- **Required work**:
[a] Answer these questions from the boot log post:
(i) How long did the log say it took to find the objects?
(ii) What variable does the log say can be set to change the console?
(iii) According to the poster, what happens after removing the module near the serial ports?
[b] Reproduce the boot log post word for word, starting at "1A 000: *** Local" and ending at "console on /hw/module/1/slot/io1.".

1A 000: Discovering CrayLink connectivity .........
1A 000: Local hub CrayLink is down.
1A 000: *** Local network link down
1A 000: DONE
1A 000: Found 1 objects (1 hubs, 0 routers) in 38496 usec
1A 000: Waiting for peers to complete discovery.... DONE
1A 000: No other nodes present; becoming global master
1A 000: Global master is /hw/module/1/slot/MotherBoard
1A 000: Testing/Initializing all memory ........... DONE
1A 000: Checking partitioning information ......... DONE
1A 000: No other nodes present; becoming partition master
1A 000: *** No console found. Searching for console...
1A 000: *** Found console on /hw/module/1/slot/io1.
1A 000: *** You can change the console by setting the ConsolePath variable
1A 000: *** Setting ConsolePath variable and resetting.
1A 000: Starting PROM Boot process
1A 000: serial_pio failed with 2 errors
1A 000: serial_pio failed:
1A 000: RSLT serial_pio FAIL diag_rc = 63
1A 000:
1A 000: diag_serial_pio: /hw/module/1/slot/io7: FAILED

maybe bad serial port? there's a module near the serial ports, sticked onto the carrier logic. there is nothing on this little PCB. if i remove this, i get no BaseIO error...

- **Data provided**:
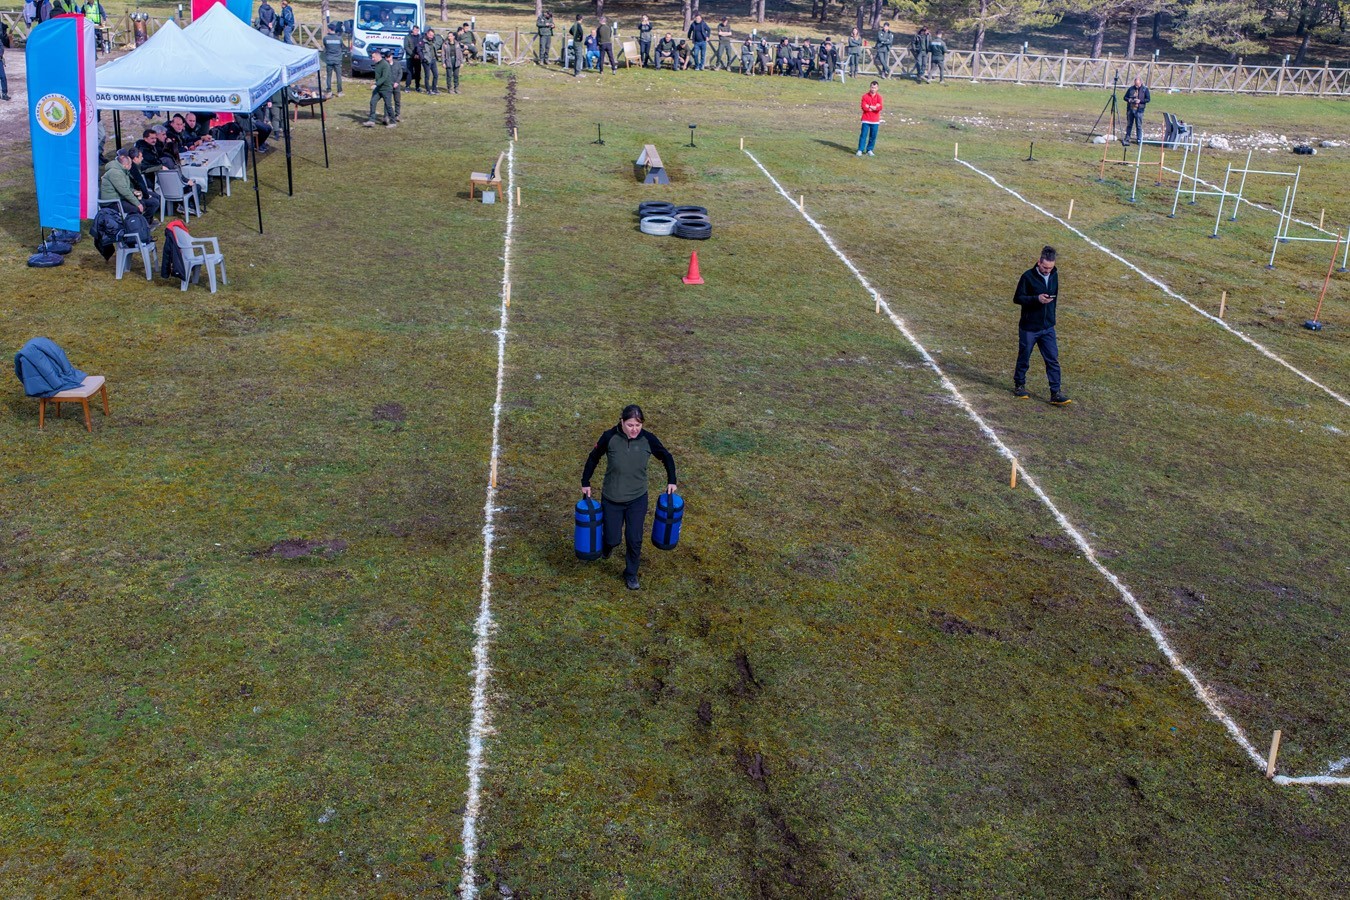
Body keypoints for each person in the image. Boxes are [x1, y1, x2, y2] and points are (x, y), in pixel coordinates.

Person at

- **Solutions to each task**:
[a]
(i) 38496 usec
(ii) ConsolePath
(iii) No BaseIO error appears.

[b]
1A 000: *** Local network link down
1A 000: DONE
1A 000: Found 1 objects (1 hubs, 0 routers) in 38496 usec
1A 000: Waiting for peers to complete discovery.... DONE
1A 000: No other nodes present; becoming global master
1A 000: Global master is /hw/module/1/slot/MotherBoard
1A 000: Testing/Initializing all memory ........... DONE
1A 000: Checking partitioning information ......... DONE
1A 000: No other nodes present; becoming partition master
1A 000: *** No console found. Searching for console...
1A 000: *** Found console on /hw/module/1/slot/io1.